### ENTRIES SUPPLIED ###

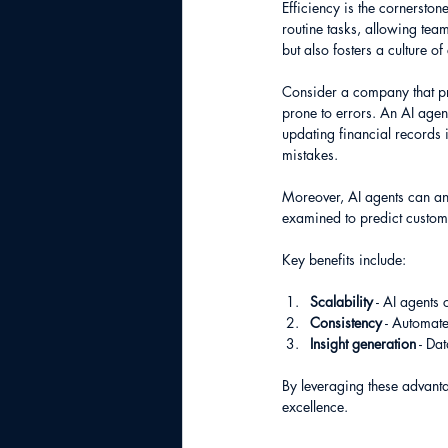
Efficiency is the cornerston
routine tasks, allowing tea
but also fosters a culture o
Consider a company that pr
prone to errors. An AI agen
updating financial records i
mistakes.
Moreover, AI agents can ana
examined to predict custom
Key benefits include:
Scalability
 - AI agents
Consistency
 - Automat
Insight generation
 - Da
By leveraging these advanta
excellence.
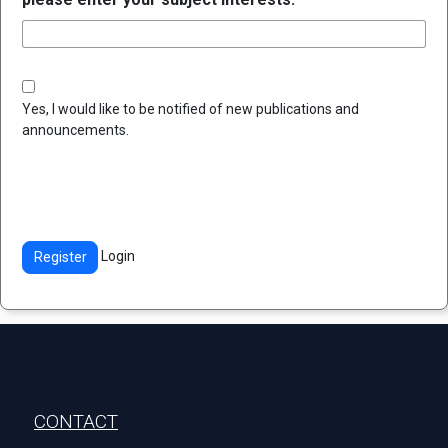
Yes, I would like to be notified of new publications and
announcements.
Login
Register
Stopka
CONTACT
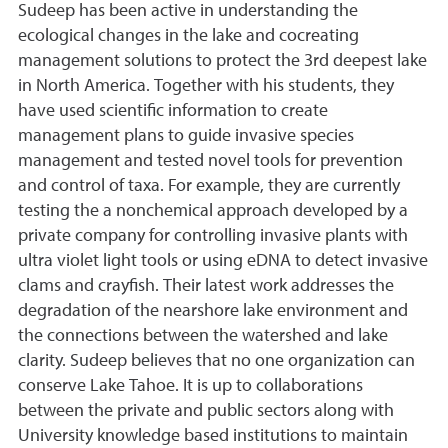
Sudeep has been active in understanding the
ecological changes in the lake and cocreating
management solutions to protect the 3rd deepest lake
in North America. Together with his students, they
have used scientific information to create
management plans to guide invasive species
management and tested novel tools for prevention
and control of taxa. For example, they are currently
testing the a nonchemical approach developed by a
private company for controlling invasive plants with
ultra violet light tools or using eDNA to detect invasive
clams and crayfish. Their latest work addresses the
degradation of the nearshore lake environment and
the connections between the watershed and lake
clarity. Sudeep believes that no one organization can
conserve Lake Tahoe. It is up to collaborations
between the private and public sectors along with
University knowledge based institutions to maintain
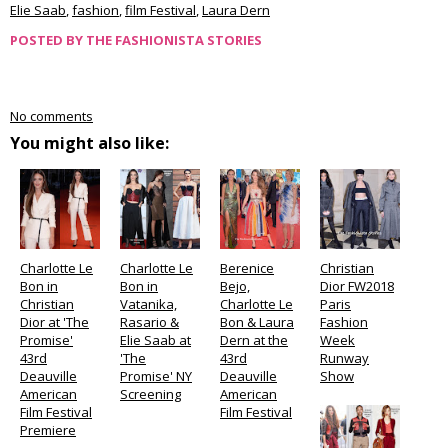
Elie Saab
,
fashion
,
film Festival
,
Laura Dern
POSTED BY
THE FASHIONISTA STORIES
No comments
You might also like:
Charlotte Le
Charlotte Le
Berenice
Christian
Bon in
Bon in
Bejo,
Dior FW2018
Christian
Vatanika,
Charlotte Le
Paris
Dior at 'The
Rasario &
Bon & Laura
Fashion
Promise'
Elie Saab at
Dern at the
Week
43rd
'The
43rd
Runway
Deauville
Promise' NY
Deauville
Show
American
Screening
American
Film Festival
Film Festival
Premiere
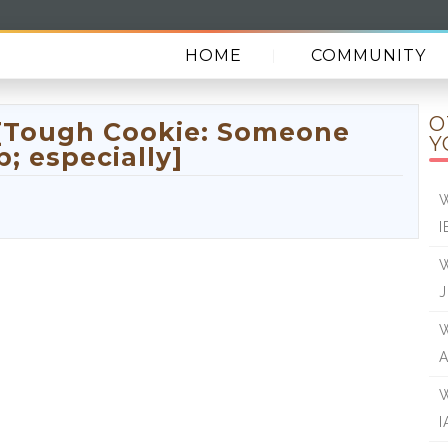
HOME
COMMUNITY
O
 [Tough Cookie: Someone
Y
; especially]
W
I
W
J
W
W
I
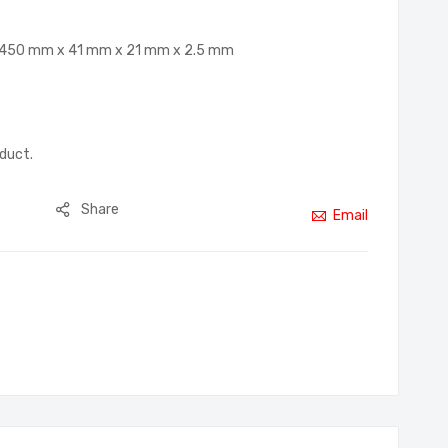
G, 450 mm x 41 mm x 21 mm x 2.5 mm
oduct.
Share
Email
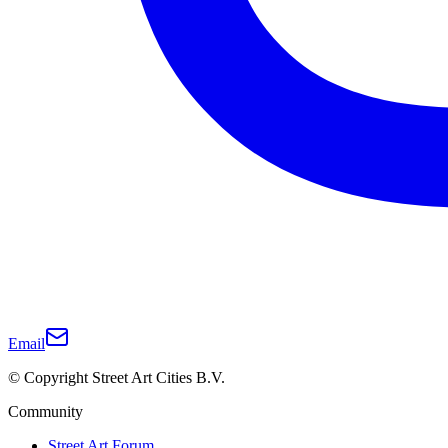
Email
© Copyright Street Art Cities B.V.
Community
Street Art Forum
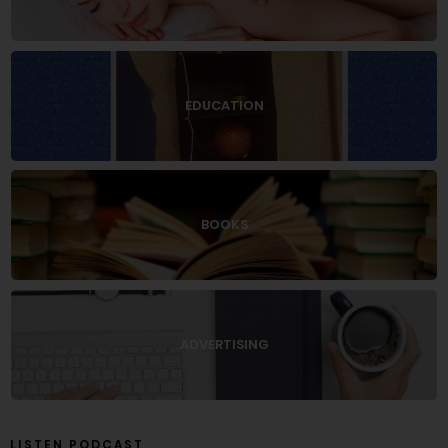
EDUCATION
BOOKS
ADVERTISING
LISTEN PODCAST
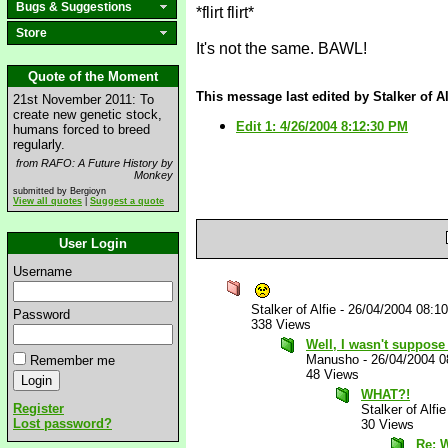
Bugs & Suggestions
*flirt flirt*
Store
It's not the same. BAWL!
Quote of the Moment
This message last edited by Stalker of Al
21st November 2011: To
create new genetic stock,
Edit 1: 4/26/2004 8:12:30 PM
humans forced to breed
regularly.
from RAFO: A Future History by
Monkey
submitted by Bergioyn
View all quotes
|
Suggest a quote
User Login
Username
Stalker of Alfie
-
26/04/2004 08:1
Password
338 Views
Well, I wasn't suppose 
Manusho
-
26/04/2004 
Remember me
48 Views
WHAT?!
Register
Stalker of Alfie
Lost password?
30 Views
Re:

###

» WHAT IS BEING ASKED:
Transcribe the text of every entry above word for word, keeping each line as it appears. Leave out the pictures.

» ANSWER BELOW:
Efficiency is the cornerston
routine tasks, allowing tea
but also fosters a culture o
Consider a company that pr
prone to errors. An AI agen
updating financial records i
mistakes.
Moreover, AI agents can ana
examined to predict custom
Key benefits include:
Scalability
 - AI agents
Consistency
 - Automat
Insight generation
 - Da
By leveraging these advanta
excellence.
Yes, I would like to be notified of new publications and
announcements.
Login
Register
Stopka
CONTACT
Sudeep has been active in understanding the
ecological changes in the lake and cocreating
management solutions to protect the 3rd deepest lake
in North America. Together with his students, they
have used scientific information to create
management plans to guide invasive species
management and tested novel tools for prevention
and control of taxa. For example, they are currently
testing the a nonchemical approach developed by a
private company for controlling invasive plants with
ultra violet light tools or using eDNA to detect invasive
clams and crayfish. Their latest work addresses the
degradation of the nearshore lake environment and
the connections between the watershed and lake
clarity. Sudeep believes that no one organization can
conserve Lake Tahoe. It is up to collaborations
between the private and public sectors along with
University knowledge based institutions to maintain
Elie Saab
,
fashion
,
film Festival
,
Laura Dern
POSTED BY
THE FASHIONISTA STORIES
No comments
You might also like:
Charlotte Le
Charlotte Le
Berenice
Christian
Bon in
Bon in
Bejo,
Dior FW2018
Christian
Vatanika,
Charlotte Le
Paris
Dior at 'The
Rasario &
Bon & Laura
Fashion
Promise'
Elie Saab at
Dern at the
Week
43rd
'The
43rd
Runway
Deauville
Promise' NY
Deauville
Show
American
Screening
American
Film Festival
Film Festival
Premiere
HOME
COMMUNITY
O
 [Tough Cookie: Someone
Y
; especially]
W
I
W
J
W
W
I
G, 450 mm x 41 mm x 21 mm x 2.5 mm
oduct.
Share
Email
Email
© Copyright Street Art Cities B.V.
Community
Street Art Forum
EDUCATION
BOOKS
ADVERTISING
LISTEN PODCAST
Bugs & Suggestions
*flirt flirt*
Store
It's not the same. BAWL!
Quote of the Moment
This message last edited by Stalker of Al
21st November 2011: To
create new genetic stock,
Edit 1: 4/26/2004 8:12:30 PM
humans forced to breed
regularly.
from RAFO: A Future History by
Monkey
submitted by Bergioyn
View all quotes
|
Suggest a quote
User Login
Username
Stalker of Alfie
-
26/04/2004 08:1
Password
338 Views
Well, I wasn't suppose 
Manusho
-
26/04/2004 
Remember me
48 Views
WHAT?!
Register
Stalker of Alfie
Lost password?
30 Views
Re:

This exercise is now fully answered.